→ **Assignment**
Quote the lines of the items below word for word, starting at the line that contains "Also kann eine Seele auch" and ending with the last line of the items.

Segment Open

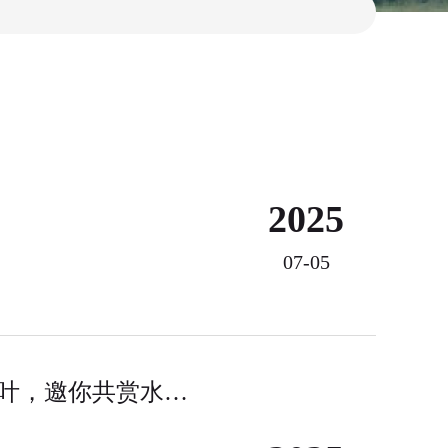
2025
07-05
莲蓬免费送！泉鹭山庄荷花季启幕：粉白映碧叶，邀你共赏水乡诗意！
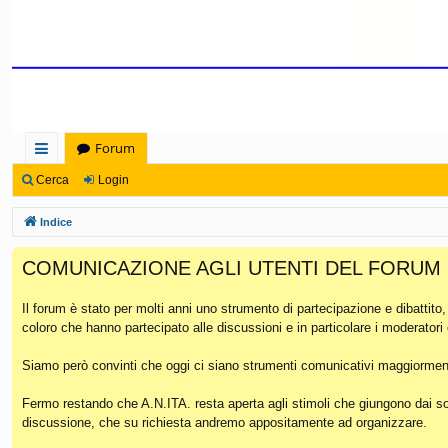
Forum
oll
Cerca
Login
eg
Indice
a
COMUNICAZIONE AGLI UTENTI DEL FORUM
m
en
Il forum è stato per molti anni uno strumento di partecipazione e dibattito
coloro che hanno partecipato alle discussioni e in particolare i moderatori
ti
Ra
Siamo però convinti che oggi ci siano strumenti comunicativi maggiorment
pi
Fermo restando che A.N.ITA. resta aperta agli stimoli che giungono dai soc
discussione, che su richiesta andremo appositamente ad organizzare.
di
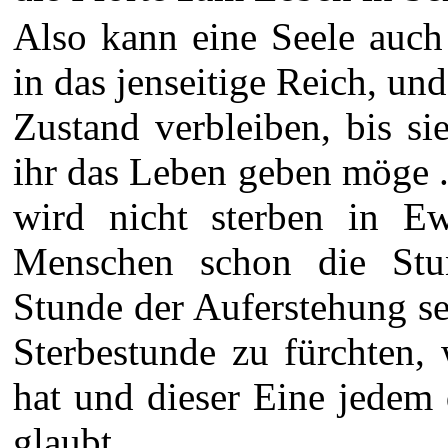
Also kann eine Seele auch
in das jenseitige Reich, un
Zustand verbleiben, bis si
ihr das Leben geben möge .
wird nicht sterben in Ew
Menschen schon die Stu
Stunde der Auferstehung se
Sterbestunde zu fürchten,
hat und dieser Eine jedem 
glaubt ....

Segment Closed

→ **Response to the task**
Also kann eine Seele auch
in das jenseitige Reich, un
Zustand verbleiben, bis si
ihr das Leben geben möge .
wird nicht sterben in Ew
Menschen schon die Stu
Stunde der Auferstehung se
Sterbestunde zu fürchten,
hat und dieser Eine jedem 
glaubt ....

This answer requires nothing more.